Run Merger and Searcher on same node

from grpc_health.v1 import health_pb2, health_pb2_grpc
from grpc_health.v1.health import HealthServicer

from needlestack.apis import servicers_pb2_grpc
from needlestack.servicers import factory
from needlestack.servicers.merger import MergerServicer
from needlestack.servicers.searcher import SearcherServicer

def main():
    config = MyNeedlestackConfig()
    server = factory.create_server(config)
    manager = factory.create_zookeeper_cluster_manager(config)
    manager.startup()
    servicers_pb2_grpc.add_MergerServicer_to_server(MergerServicer(config, manager), server)
    servicers_pb2_grpc.add_SearcherServicer_to_server(SearcherServicer(config, manager), server)
    health = HealthServicer()
    health_pb2_grpc.add_HealthServicer_to_server(health, server)
    health.set("Merger", health_pb2.HealthCheckResponse.SERVING)
    health.set("Searcher", health_pb2.HealthCheckResponse.SERVING)
    factory.serve(server)

Health Checks

Check that a node is up with the following requests.

import grpc
from grpc_health.v1 import health_pb2, health_pb2_grpc

channel = grpc.insecure_channel("localhost:50051")
stub = health_pb2_grpc.HealthStub(channel)
stub.Check(health_pb2.HealthCheckRequest(service="Merger"))
stub.Check(health_pb2.HealthCheckRequest(service="Searcher"))

Configuration

When the Needlestack cluster is up, configure it via a gRPC request to any Merger. This will determine how to split the shards across available Searchers, then send gRPC requests to each Searcher to load specific Shards to memory.

Adding Collections

import grpc
from needlestack.apis import collections_pb2, servicers_pb2_grpc

# Create a list of collections_pb2.Collection objects
# that specifies collections, shards, and their data sources
# collections = [...]

channel = grpc.insecure_channel("localhost:50051")
stub = servicers_pb2_grpc.MergerStub(channel)
request = collections_pb2.CollectionsAddRequest(collections=collections)
response = stub.CollectionConfiguration(request)

Deleting Collections

request = collections_pb2.CollectionsDeleteRequest(
    names=["my_collection_name", "another_collection_name"]
)
response = stub.CollectionsDelete(request)

Reloading Collections

If any data sources have changes, this will load the new changes on all searchers.
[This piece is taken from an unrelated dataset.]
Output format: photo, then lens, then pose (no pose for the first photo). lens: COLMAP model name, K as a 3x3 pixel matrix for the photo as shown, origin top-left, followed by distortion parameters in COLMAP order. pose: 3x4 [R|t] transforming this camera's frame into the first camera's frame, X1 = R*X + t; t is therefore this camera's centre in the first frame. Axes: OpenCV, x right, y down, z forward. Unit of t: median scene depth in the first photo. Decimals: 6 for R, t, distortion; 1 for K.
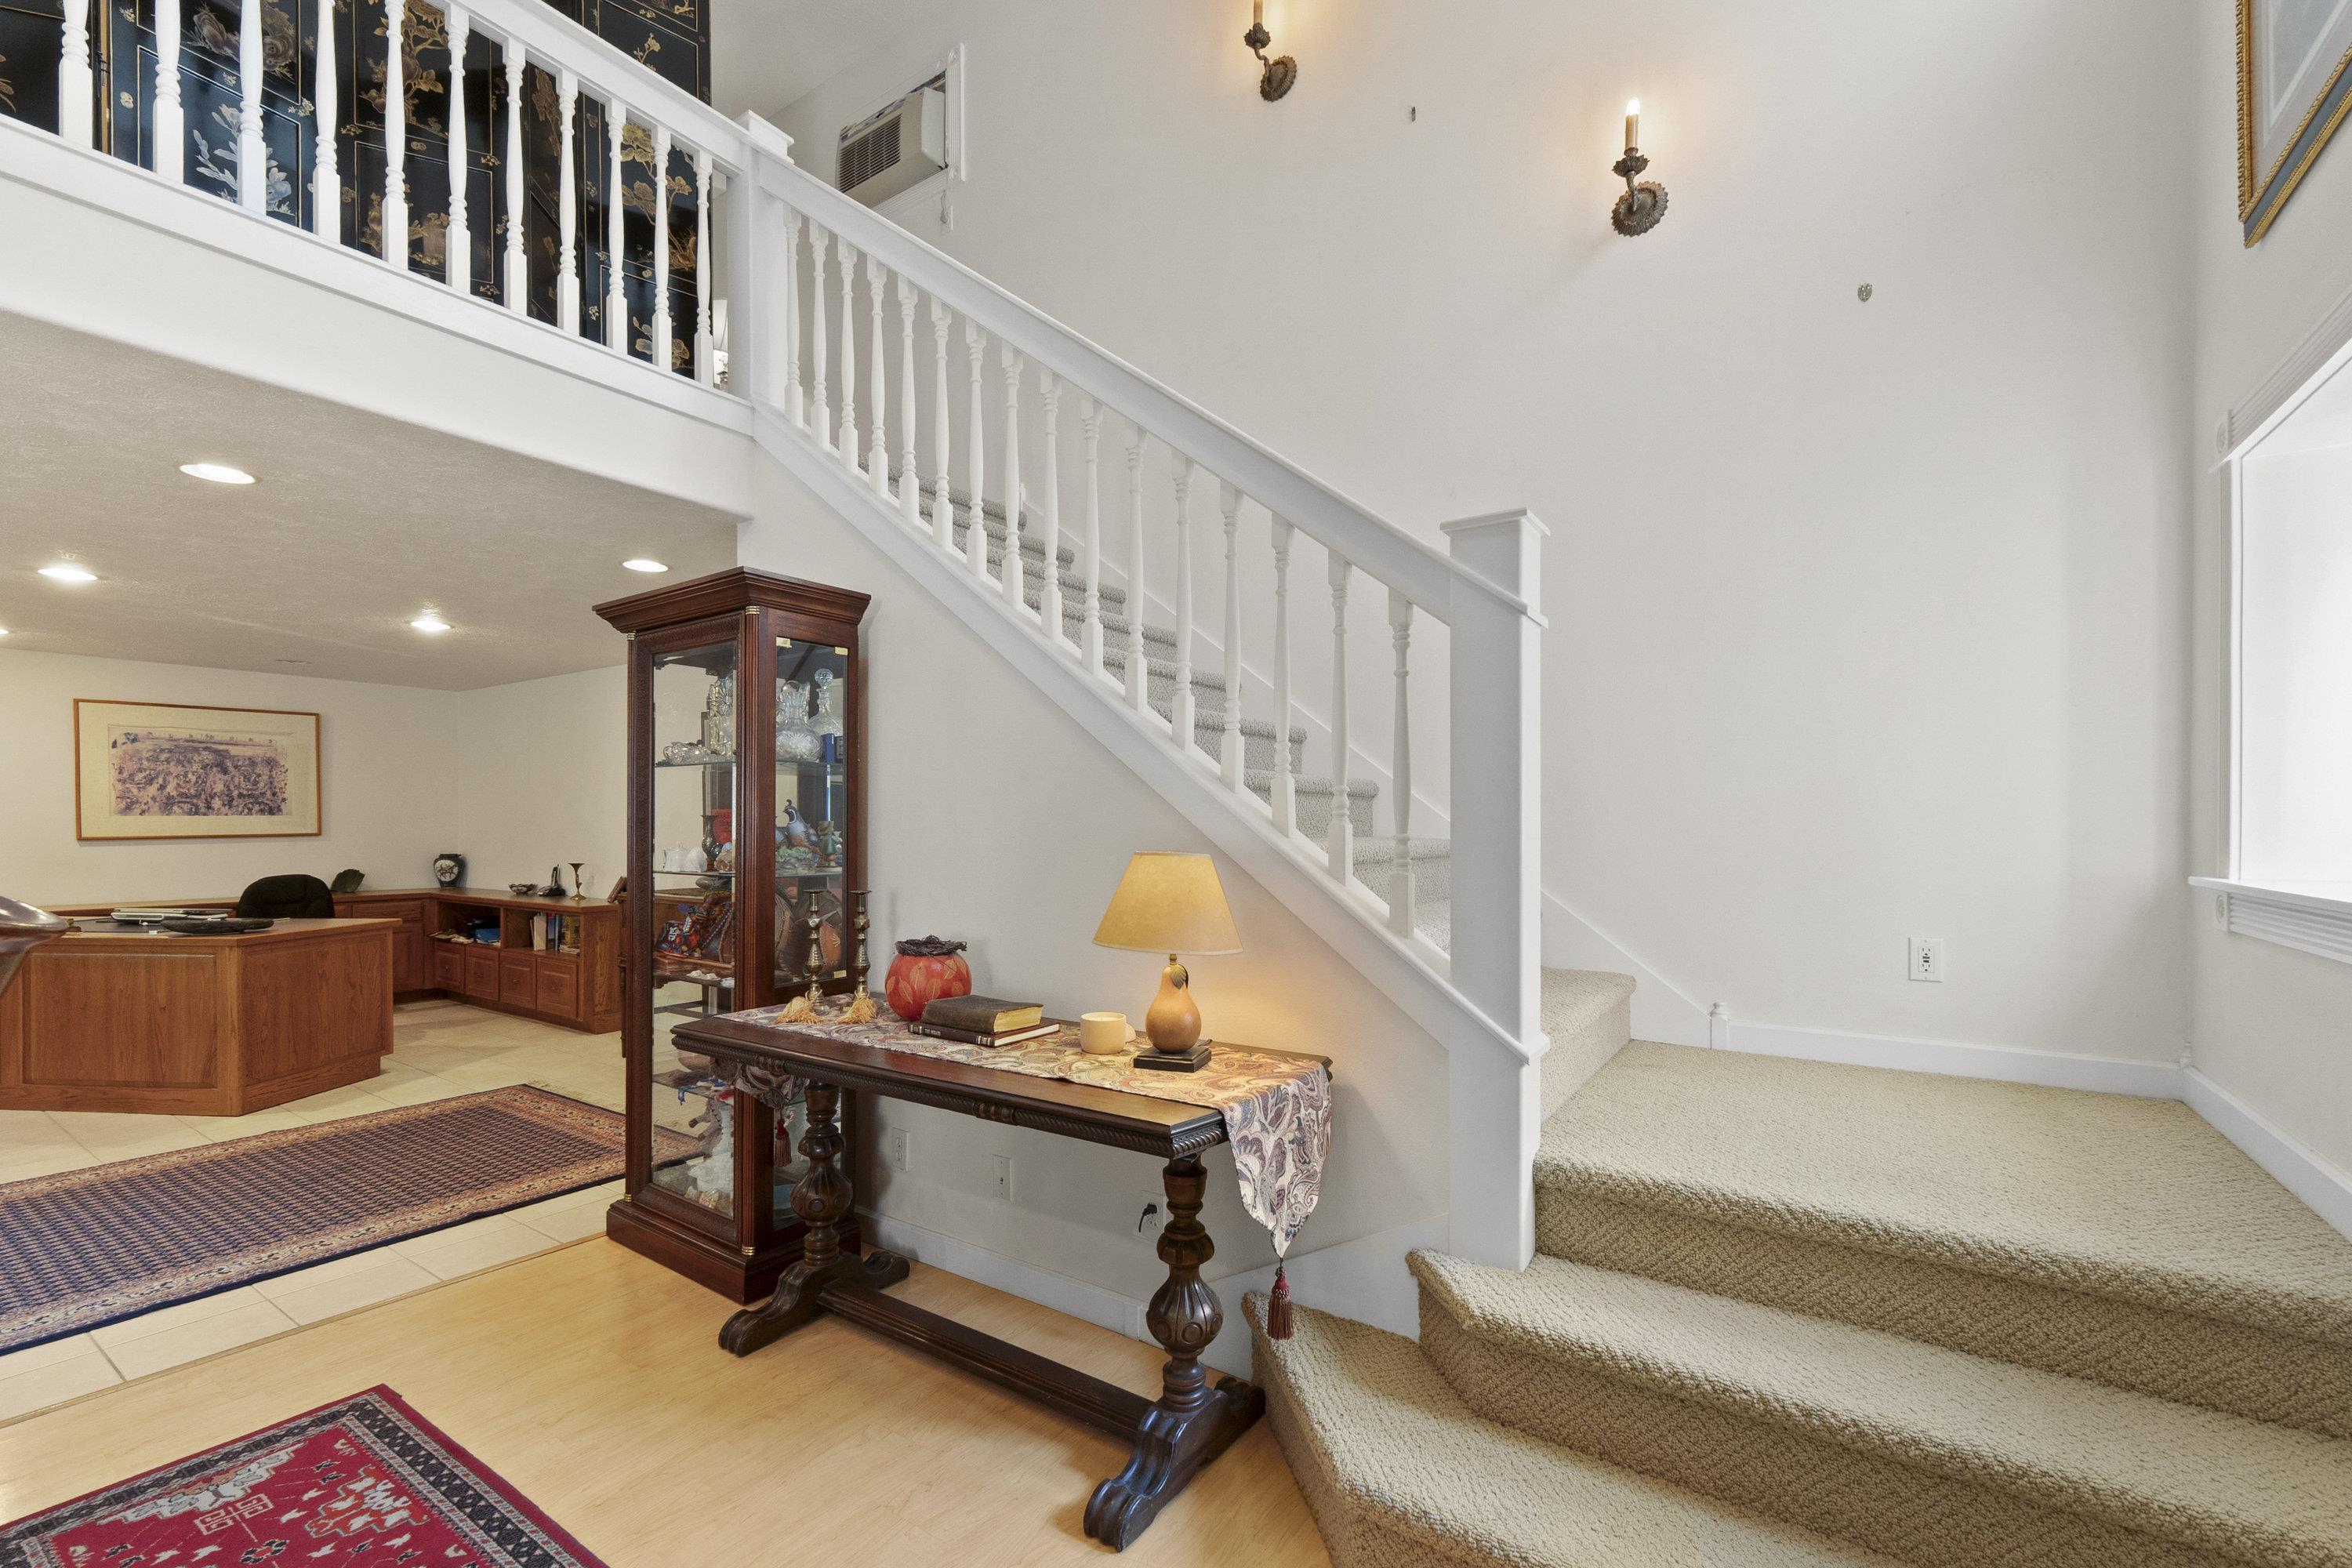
lens RADIAL K [[1006.8, 0, 1182.7], [0, 1006.8, 829.0], [0, 0, 1]] dist [0.006880, -0.000287]
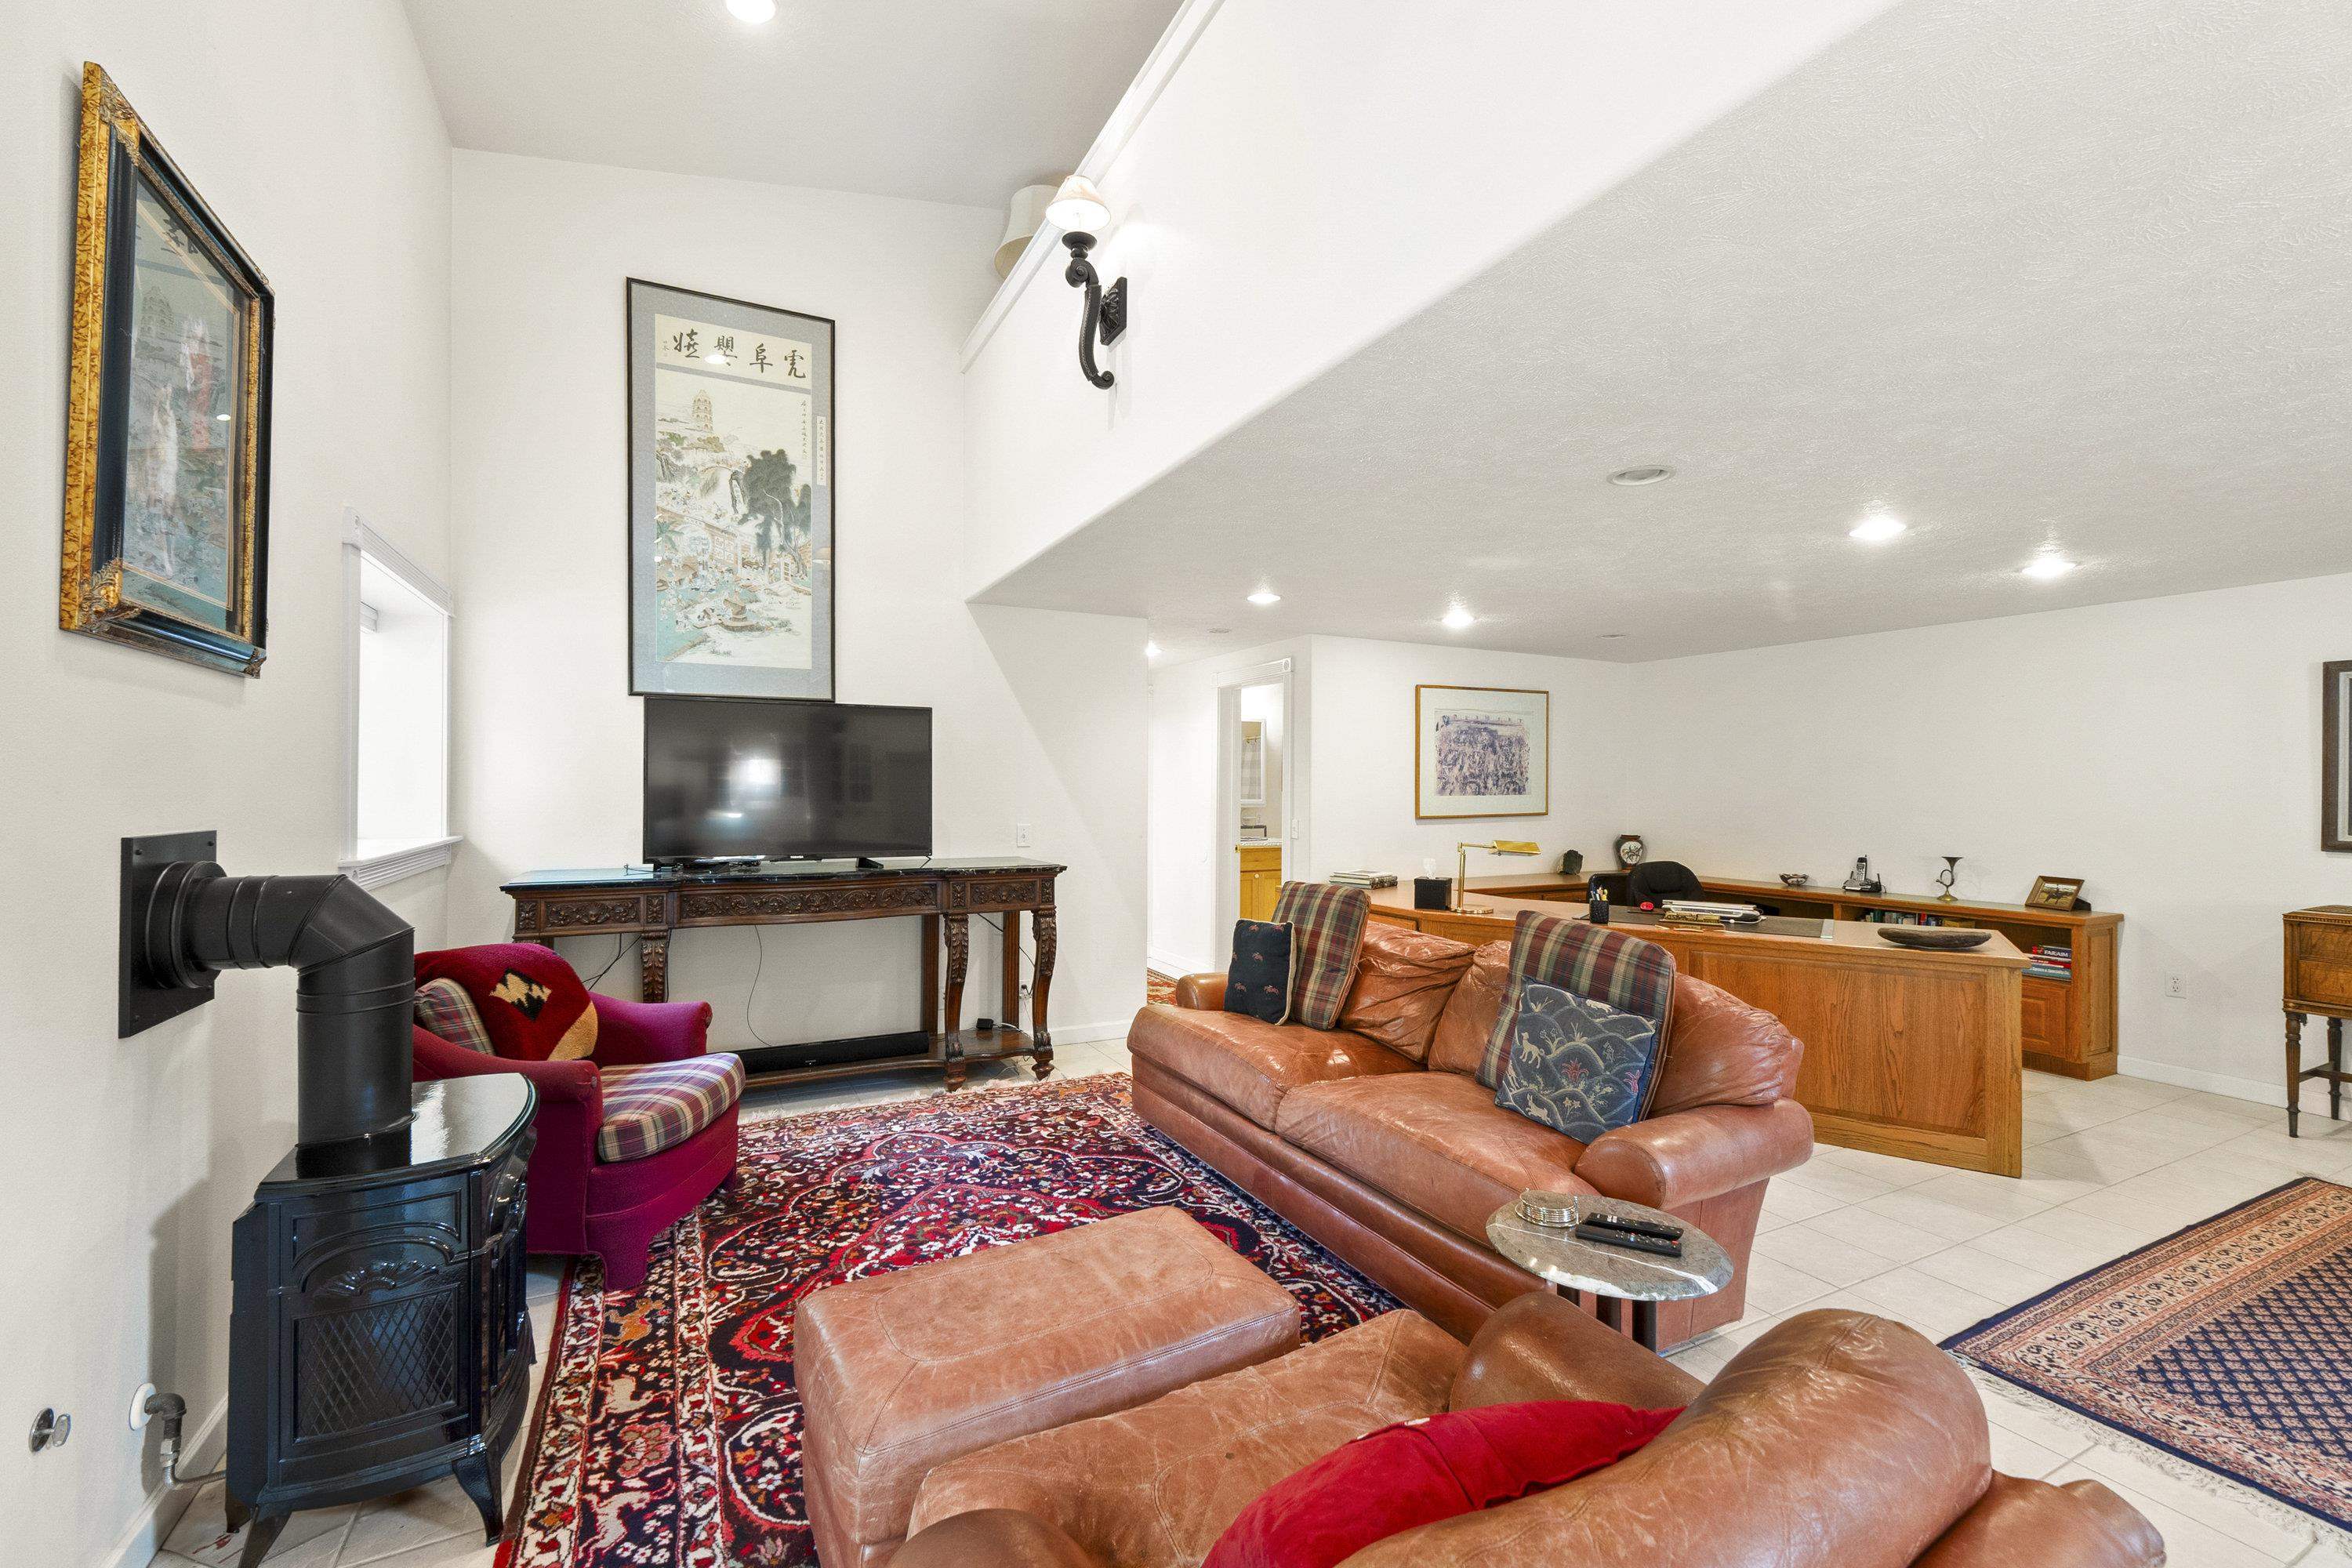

response = stub.CollectionsLoad(collections_pb2.CollectionsLoadRequest())

Query

Search queries should be issued to any Merger node. These request should contain the vector, count, collection name, and optionally a list of specific shards to in that collection to search. If a list of shards is not provided, the search occurs over all shards.

from needlestack.apis import serializers
from needlestack.apis import servicers_pb2, servicers_pb2_grpc

channel = grpc.insecure_channel("localhost:50051")
stub = servicers_pb2_grpc.MergerStub(channel)
# X = some vector as a numpy array
# k = number of k neighbors
vector = serializers.ndarray_to_proto(X)
request = servicers_pb2.SearchRequest(vector=vector, count=k, collection_name="my_collection")
response = stub.Search(request)

In a production environment, load balance queries across mergers to distribute network traffic.